Burning of heather and industrial techniques raising environmental concern
GROUSE SHOOTING on one million acres of Scottish land is destructive for the environment and rural economies, according to a new report publish by the League Against Cruel Sports.
The report concluded that the Scottish Government should end tax-payer-funded subsidies of around PS300,000 a year, regulate the burning of heather and require an equal system of planning permission for road building on the moors.
Research by Andy Wightman and conservation expert Dr Ruth Tingay found that the economic contribution of grouse shooting is minimal – with the average salary on the grouse estates falling below the legally recognised minimum wage.
Robbie Marsland, director of League Against Cruel Sports Scotland said: “The increasing intensification of grouse moor management has spiralled out of control and is blighting huge swathes of the Scottish countryside.
“What’s more, it’s funded by hard-working tax-payers for the sake of just one bird, so that it can be shot down for fun and generate huge profits for the private land-owners.
“We agree with the government that business rate tax relief for grouse moors should be removed. It’s also time to end subsidies to the grouse shooting industry and introduce regulation to safeguard the habitats, environment and bio-diversity of our precious uplands.”

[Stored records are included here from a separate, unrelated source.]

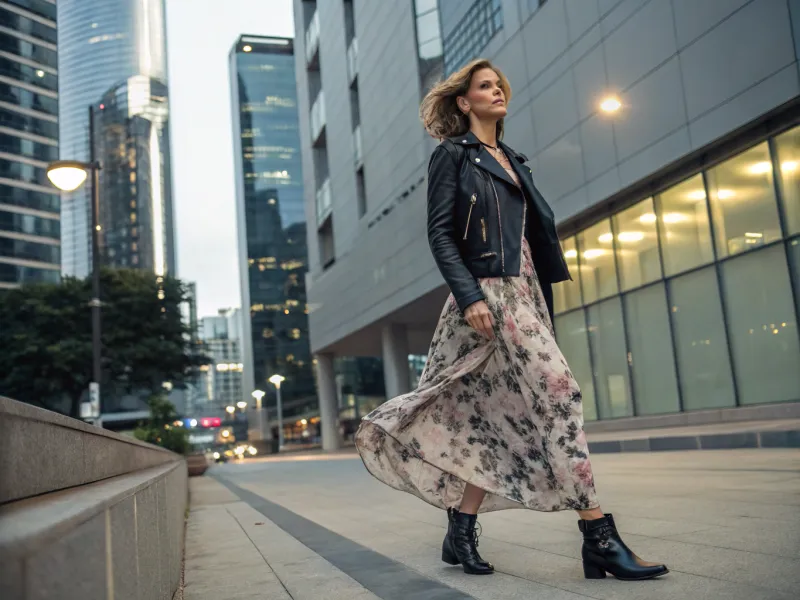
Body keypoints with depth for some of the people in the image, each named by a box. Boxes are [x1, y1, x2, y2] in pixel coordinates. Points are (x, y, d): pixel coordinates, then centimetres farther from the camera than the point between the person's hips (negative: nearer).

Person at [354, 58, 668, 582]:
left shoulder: (513, 160, 23)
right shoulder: (452, 154, 2)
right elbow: (440, 233, -7)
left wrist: (544, 301, 16)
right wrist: (469, 297, -20)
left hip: (525, 293, 8)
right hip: (489, 293, -8)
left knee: (504, 419, 5)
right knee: (559, 395, -16)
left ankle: (461, 533, 14)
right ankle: (600, 538, -13)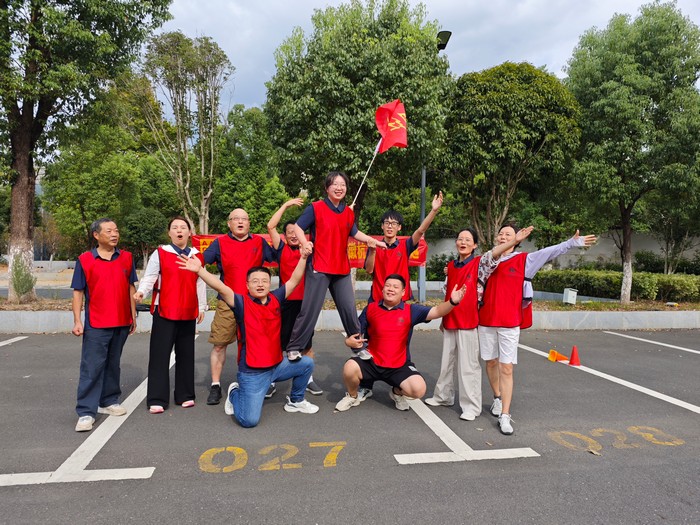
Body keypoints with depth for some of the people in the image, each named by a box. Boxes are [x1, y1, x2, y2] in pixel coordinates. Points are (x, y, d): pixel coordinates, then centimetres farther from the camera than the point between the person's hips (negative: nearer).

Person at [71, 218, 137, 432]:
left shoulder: (127, 258, 5)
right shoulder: (85, 260, -3)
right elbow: (78, 292, -1)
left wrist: (133, 316, 9)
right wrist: (77, 321, -7)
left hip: (122, 323, 3)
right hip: (96, 325, -3)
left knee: (113, 365, 16)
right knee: (91, 368, -2)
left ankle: (109, 401, 29)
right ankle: (86, 412, 3)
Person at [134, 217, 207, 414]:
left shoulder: (197, 256, 10)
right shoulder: (159, 253, 1)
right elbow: (149, 277, -5)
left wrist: (201, 307, 13)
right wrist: (141, 292, -25)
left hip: (188, 313, 3)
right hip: (164, 312, -3)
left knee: (186, 354, 9)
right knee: (160, 354, -3)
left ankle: (185, 395, 20)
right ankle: (157, 399, 4)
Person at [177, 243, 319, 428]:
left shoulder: (276, 299, 1)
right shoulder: (242, 303, -11)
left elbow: (294, 280, 0)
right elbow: (221, 288, -25)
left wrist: (303, 258, -11)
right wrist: (200, 270, -38)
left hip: (277, 365, 5)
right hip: (252, 373, -5)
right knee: (249, 420, -11)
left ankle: (295, 401, 25)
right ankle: (235, 393, 24)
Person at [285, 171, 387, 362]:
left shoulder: (349, 212, 10)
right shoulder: (316, 208, -5)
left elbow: (354, 233, 22)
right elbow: (297, 227, -6)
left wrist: (374, 241, 12)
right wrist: (306, 245, -20)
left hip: (342, 270, 5)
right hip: (319, 268, -5)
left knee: (349, 309, 10)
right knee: (310, 310, -2)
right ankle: (294, 348, 10)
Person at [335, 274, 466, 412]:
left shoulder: (411, 311, -5)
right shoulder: (370, 309, -2)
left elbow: (436, 311, -16)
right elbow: (356, 333, 6)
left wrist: (452, 302, -37)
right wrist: (349, 341, -18)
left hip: (399, 366, 0)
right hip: (372, 362, 0)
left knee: (419, 389, -22)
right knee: (349, 368, -29)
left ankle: (398, 392, 18)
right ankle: (353, 396, 8)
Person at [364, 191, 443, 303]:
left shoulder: (405, 246, 3)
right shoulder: (375, 247, 4)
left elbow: (421, 230, -11)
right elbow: (369, 270, -6)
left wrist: (434, 210, -22)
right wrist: (372, 251, -21)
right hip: (378, 298, 0)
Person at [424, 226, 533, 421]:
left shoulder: (480, 263, -6)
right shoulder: (451, 266, 10)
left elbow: (494, 253, -26)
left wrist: (514, 241, -43)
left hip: (468, 323, -6)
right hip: (450, 322, 6)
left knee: (468, 366, -1)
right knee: (446, 362, 16)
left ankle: (471, 406, 9)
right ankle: (443, 396, 32)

Andy Wightman, co-author of the grouse moor management report, added: “The evidence we have uncovered is a shocking indictment of a land use that is out of control. I hope this comes as a wake-up call to Scotland’s politicians.
“The methods being deployed to maximise grouse numbers are damaging the environment and are subject to no effective regulation or oversight by the Scottish Government and other public authorities.”
A fringe event at SNP conference in Aberdeen considered the report.
Councillor Kenny MacLaren from Paisley North West argued that grouse shooting is symbolic of a desperate need for land reform – in both rural and urban locations.
“The land matters to the whole of Scotland. We should all be angry. The concentration of land ownership is not normal,” he said.
In terms of grouse shooting he added: “We are leaving a poisoned land all to preserve the private profits of the estate owners.”
The representatives of wealthy landowners in Scotland, Scottish Land and Estates (SLE), were outraged by the scrutiny of grouse shooting in the report – describing it as “nothing more than a thinly veiled attack on estates by a land reform campaigner”.
SLE criticised “pressure groups” and “social media and blogs” for opposing grouse shooting.
The Land Reform Bill is set to bring about moderate reforms of land ownership and taxation in Scotland, but will create a Scottish Land Commission to take forward future proposals.